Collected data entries
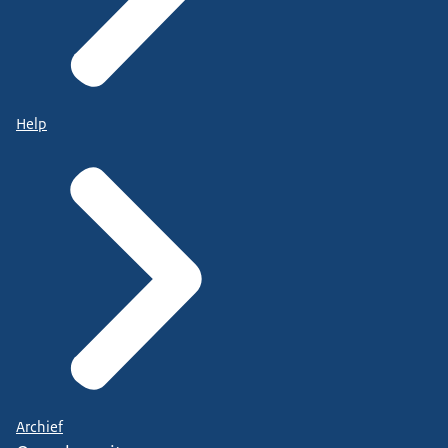
Help
Archief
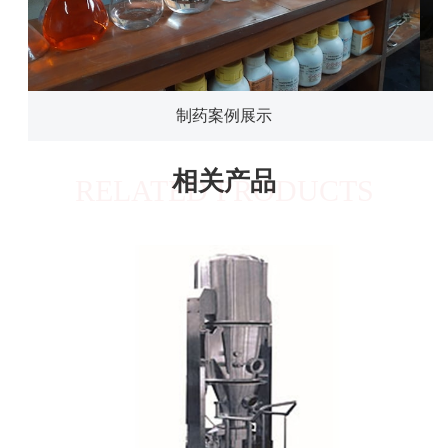
制药案例展示
相关产品
RELATED PRODUCTS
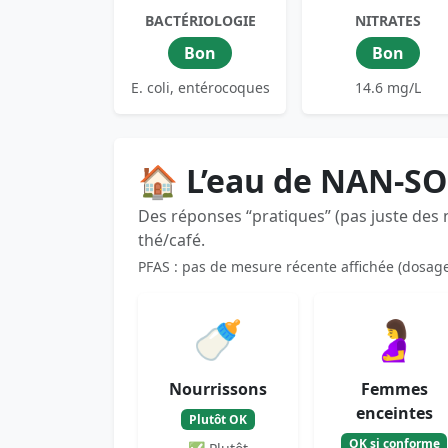
BACTÉRIOLOGIE
NITRATES
Bon
Bon
E. coli, entérocoques
14.6 mg/L
🏠 L’eau de NAN-SO
Des réponses “pratiques” (pas juste des
thé/café.
PFAS : pas de mesure récente affichée (dosag
🍼
🤰
Nourrissons
Femmes
enceintes
Plutôt OK
OK si conforme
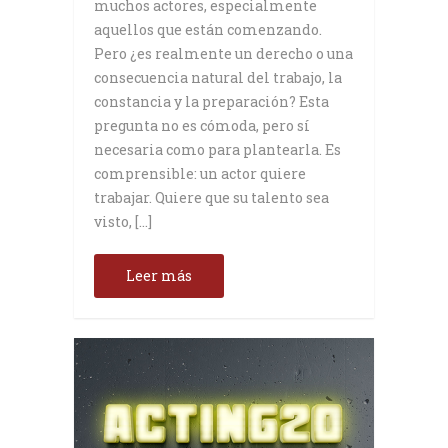
muchos actores, especialmente
aquellos que están comenzando.
Pero ¿es realmente un derecho o una
consecuencia natural del trabajo, la
constancia y la preparación? Esta
pregunta no es cómoda, pero sí
necesaria como para plantearla. Es
comprensible: un actor quiere
trabajar. Quiere que su talento sea
visto, […]
Leer más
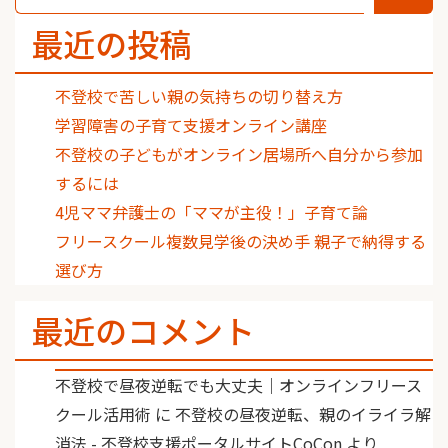
最近の投稿
不登校で苦しい親の気持ちの切り替え方
学習障害の子育て支援オンライン講座
不登校の子どもがオンライン居場所へ自分から参加
するには
4児ママ弁護士の「ママが主役！」子育て論
フリースクール複数見学後の決め手 親子で納得する
選び方
最近のコメント
不登校で昼夜逆転でも大丈夫｜オンラインフリース
クール活用術
に
不登校の昼夜逆転、親のイライラ解
消法 - 不登校支援ポータルサイトCoCon
より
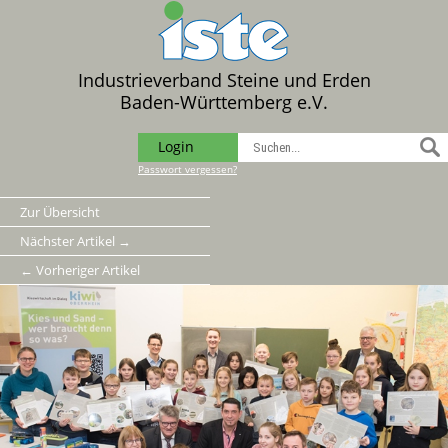
Industrieverband Steine und Erden
Baden-Württemberg e.V.
Login
Passwort vergessen?
Zur Übersicht
Nächster Artikel →
← Vorheriger Artikel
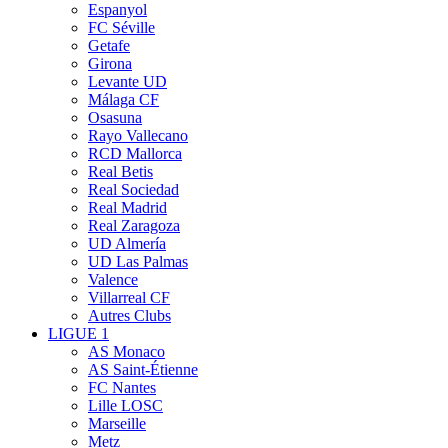
Espanyol
FC Séville
Getafe
Girona
Levante UD
Málaga CF
Osasuna
Rayo Vallecano
RCD Mallorca
Real Betis
Real Sociedad
Real Madrid
Real Zaragoza
UD Almería
UD Las Palmas
Valence
Villarreal CF
Autres Clubs
LIGUE 1
AS Monaco
AS Saint-Étienne
FC Nantes
Lille LOSC
Marseille
Metz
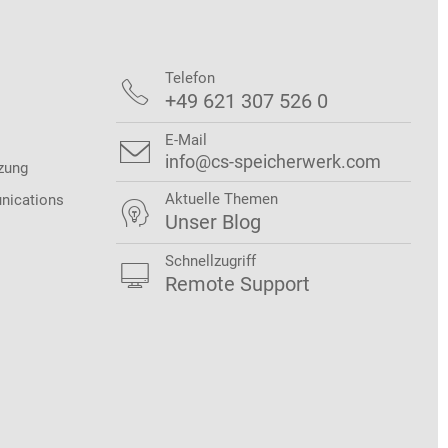
Telefon

+49 621 307 526 0
E-Mail

info@cs-speicherwerk.com
zung
Aktuelle Themen
nications

Unser Blog
Schnellzugriff

Remote Support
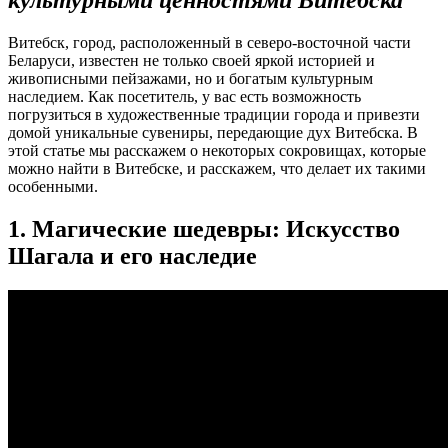
культурными ценностями Витебска
Витебск, город, расположенный в северо-восточной части
Беларуси, известен не только своей яркой историей и
живописными пейзажами, но и богатым культурным
наследием. Как посетитель, у вас есть возможность
погрузиться в художественные традиции города и привезти
домой уникальные сувениры, передающие дух Витебска. В
этой статье мы расскажем о некоторых сокровищах, которые
можно найти в Витебске, и расскажем, что делает их такими
особенными.
1. Магические шедевры: Искусство
Шагала и его наследие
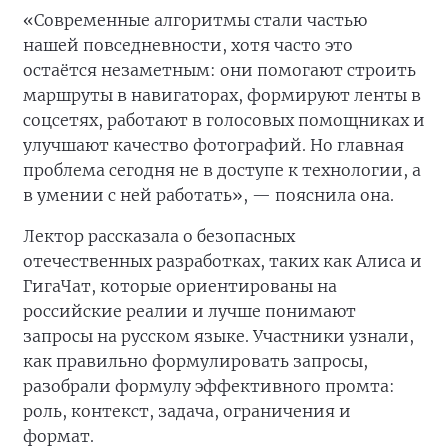
«Современные алгоритмы стали частью
нашей повседневности, хотя часто это
остаётся незаметным: они помогают строить
маршруты в навигаторах, формируют ленты в
соцсетях, работают в голосовых помощниках и
улучшают качество фотографий. Но главная
проблема сегодня не в доступе к технологии, а
в умении с ней работать», — пояснила она.
Лектор рассказала о безопасных
отечественных разработках, таких как Алиса и
ГигаЧат, которые ориентированы на
российские реалии и лучше понимают
запросы на русском языке. Участники узнали,
как правильно формулировать запросы,
разобрали формулу эффективного промта:
роль, контекст, задача, ограничения и
формат.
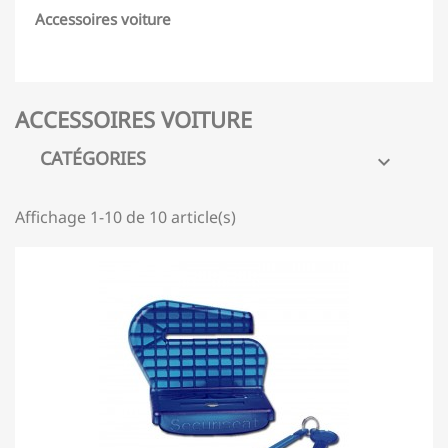
Accessoires voiture
ACCESSOIRES VOITURE
CATÉGORIES

Affichage 1-10 de 10 article(s)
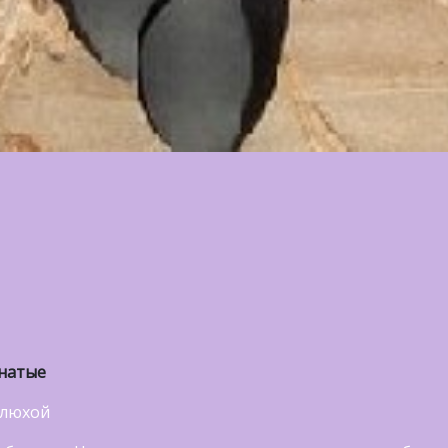
енатые
шлюхой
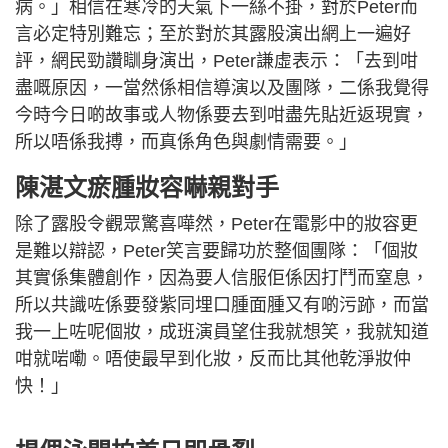
病。」相信在寒冷的天氣下一絲不掛，對於Peter而
言必定特別難忘；至於對於其露股演出網上一遍好
評，網民勁讚瞓身演出，Peter謙虛表示：「去到咁
盡嘅原因，一當然係相信導演以及團隊，二係我覺得
今時今日啲故事或人物係要去到咁盡先貼近返現實，
所以唔係我搏，而真係角色與劇情需要。」
陳湛文瘀腫妝容嚇親對手
除了露股令觀眾驚喜嘩然，Peter在電影中的妝容更
是難以辯認，Peter笑言要歸功於整個團隊：「個妝
其實係集體創作，因為要人信服佢係因打鬥而窒息，
所以共識咗係要發紫同埋口腫面腫又有啲污跡，而當
我一上咗呢個妝，成班演員望住我就想笑，我就知道
咁就啱嘞。唔使最早到化妝，反而比其他乾淨妝仲
快！」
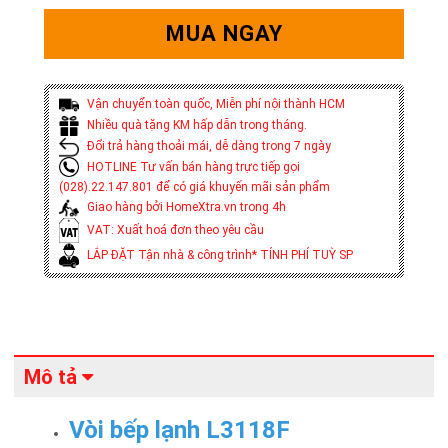
MUA NGAY
Vận chuyển toàn quốc, Miễn phí nội thành HCM
Nhiều quà tặng KM hấp dẫn trong tháng.
Đổi trả hàng thoải mái, dễ dàng trong 7 ngày
HOTLINE Tư vấn bán hàng trực tiếp gọi
(028).22.147.801 để có giá khuyến mãi sản phẩm
Giao hàng bởi HomeXtra.vn trong 4h
VAT: Xuất hoá đơn theo yêu cầu
LẮP ĐẶT Tận nhà & công trình* TÍNH PHÍ TUỲ SP
Mô tả
Vòi bếp lạnh L3118F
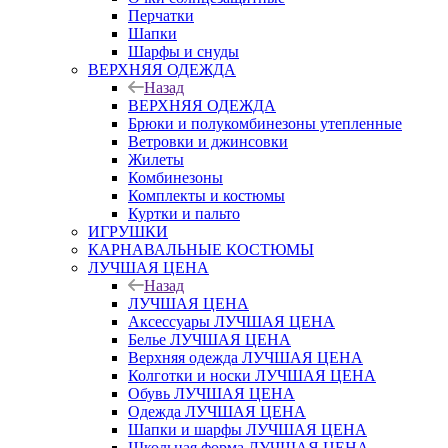
Перчатки
Шапки
Шарфы и снуды
ВЕРХНЯЯ ОДЕЖДА
Назад
ВЕРХНЯЯ ОДЕЖДА
Брюки и полукомбинезоны утепленные
Ветровки и джинсовки
Жилеты
Комбинезоны
Комплекты и костюмы
Куртки и пальто
ИГРУШКИ
КАРНАВАЛЬНЫЕ КОСТЮМЫ
ЛУЧШАЯ ЦЕНА
Назад
ЛУЧШАЯ ЦЕНА
Аксессуары ЛУЧШАЯ ЦЕНА
Белье ЛУЧШАЯ ЦЕНА
Верхняя одежда ЛУЧШАЯ ЦЕНА
Колготки и носки ЛУЧШАЯ ЦЕНА
Обувь ЛУЧШАЯ ЦЕНА
Одежда ЛУЧШАЯ ЦЕНА
Шапки и шарфы ЛУЧШАЯ ЦЕНА
Школьная форма ЛУЧШАЯ ЦЕНА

§ **Required work**:
Please print every record above exactly, but leave the pictures out.

§ **Answer to this problem**:
Help
Archief
制药案例展示
相关产品
RELATED PRODUCTS
BACTÉRIOLOGIE
NITRATES
Bon
Bon
E. coli, entérocoques
14.6 mg/L
🏠 L’eau de NAN-SO
Des réponses “pratiques” (pas juste des
thé/café.
PFAS : pas de mesure récente affichée (dosag
🍼
🤰
Nourrissons
Femmes
enceintes
Plutôt OK
OK si conforme
muchos actores, especialmente
aquellos que están comenzando.
Pero ¿es realmente un derecho o una
consecuencia natural del trabajo, la
constancia y la preparación? Esta
pregunta no es cómoda, pero sí
necesaria como para plantearla. Es
comprensible: un actor quiere
trabajar. Quiere que su talento sea
visto, […]
Leer más
最近の投稿
不登校で苦しい親の気持ちの切り替え方
学習障害の子育て支援オンライン講座
不登校の子どもがオンライン居場所へ自分から参加
するには
4児ママ弁護士の「ママが主役！」子育て論
フリースクール複数見学後の決め手 親子で納得する
選び方
最近のコメント
不登校で昼夜逆転でも大丈夫｜オンラインフリース
クール活用術
に
不登校の昼夜逆転、親のイライラ解
消法 - 不登校支援ポータルサイトCoCon
より
Industrieverband Steine und Erden
Baden-Württemberg e.V.
Login
Passwort vergessen?
Zur Übersicht
Nächster Artikel →
← Vorheriger Artikel
Espanyol
FC Séville
Getafe
Girona
Levante UD
Málaga CF
Osasuna
Rayo Vallecano
RCD Mallorca
Real Betis
Real Sociedad
Real Madrid
Real Zaragoza
UD Almería
UD Las Palmas
Valence
Villarreal CF
Autres Clubs
LIGUE 1
AS Monaco
AS Saint-Étienne
FC Nantes
Lille LOSC
Marseille
Metz
Telefon

+49 621 307 526 0
E-Mail

info@cs-speicherwerk.com
zung
Aktuelle Themen
nications

Unser Blog
Schnellzugriff

Remote Support
культурными ценностями Витебска
Витебск, город, расположенный в северо-восточной части
Беларуси, известен не только своей яркой историей и
живописными пейзажами, но и богатым культурным
наследием. Как посетитель, у вас есть возможность
погрузиться в художественные традиции города и привезти
домой уникальные сувениры, передающие дух Витебска. В
этой статье мы расскажем о некоторых сокровищах, которые
можно найти в Витебске, и расскажем, что делает их такими
особенными.
1. Магические шедевры: Искусство
Шагала и его наследие
«Современные алгоритмы стали частью
нашей повседневности, хотя часто это
остаётся незаметным: они помогают строить
маршруты в навигаторах, формируют ленты в
соцсетях, работают в голосовых помощниках и
улучшают качество фотографий. Но главная
проблема сегодня не в доступе к технологии, а
в умении с ней работать», — пояснила она.
Лектор рассказала о безопасных
отечественных разработках, таких как Алиса и
ГигаЧат, которые ориентированы на
российские реалии и лучше понимают
запросы на русском языке. Участники узнали,
как правильно формулировать запросы,
разобрали формулу эффективного промта:
роль, контекст, задача, ограничения и
формат.
Accessoires voiture
ACCESSOIRES VOITURE
CATÉGORIES

Affichage 1-10 de 10 article(s)
енатые
шлюхой
病。」相信在寒冷的天氣下一絲不掛，對於Peter而
言必定特別難忘；至於對於其露股演出網上一遍好
評，網民勁讚瞓身演出，Peter謙虛表示：「去到咁
盡嘅原因，一當然係相信導演以及團隊，二係我覺得
今時今日啲故事或人物係要去到咁盡先貼近返現實，
所以唔係我搏，而真係角色與劇情需要。」
陳湛文瘀腫妝容嚇親對手
除了露股令觀眾驚喜嘩然，Peter在電影中的妝容更
是難以辯認，Peter笑言要歸功於整個團隊：「個妝
其實係集體創作，因為要人信服佢係因打鬥而窒息，
所以共識咗係要發紫同埋口腫面腫又有啲污跡，而當
我一上咗呢個妝，成班演員望住我就想笑，我就知道
咁就啱嘞。唔使最早到化妝，反而比其他乾淨妝仲
快！」
MUA NGAY
Vận chuyển toàn quốc, Miễn phí nội thành HCM
Nhiều quà tặng KM hấp dẫn trong tháng.
Đổi trả hàng thoải mái, dễ dàng trong 7 ngày
HOTLINE Tư vấn bán hàng trực tiếp gọi
(028).22.147.801 để có giá khuyến mãi sản phẩm
Giao hàng bởi HomeXtra.vn trong 4h
VAT: Xuất hoá đơn theo yêu cầu
LẮP ĐẶT Tận nhà & công trình* TÍNH PHÍ TUỲ SP
Mô tả
Vòi bếp lạnh L3118F
Перчатки
Шапки
Шарфы и снуды
ВЕРХНЯЯ ОДЕЖДА
Назад
ВЕРХНЯЯ ОДЕЖДА
Брюки и полукомбинезоны утепленные
Ветровки и джинсовки
Жилеты
Комбинезоны
Комплекты и костюмы
Куртки и пальто
ИГРУШКИ
КАРНАВАЛЬНЫЕ КОСТЮМЫ
ЛУЧШАЯ ЦЕНА
Назад
ЛУЧШАЯ ЦЕНА
Аксессуары ЛУЧШАЯ ЦЕНА
Белье ЛУЧШАЯ ЦЕНА
Верхняя одежда ЛУЧШАЯ ЦЕНА
Колготки и носки ЛУЧШАЯ ЦЕНА
Обувь ЛУЧШАЯ ЦЕНА
Одежда ЛУЧШАЯ ЦЕНА
Шапки и шарфы ЛУЧШАЯ ЦЕНА
Школьная форма ЛУЧШАЯ ЦЕНА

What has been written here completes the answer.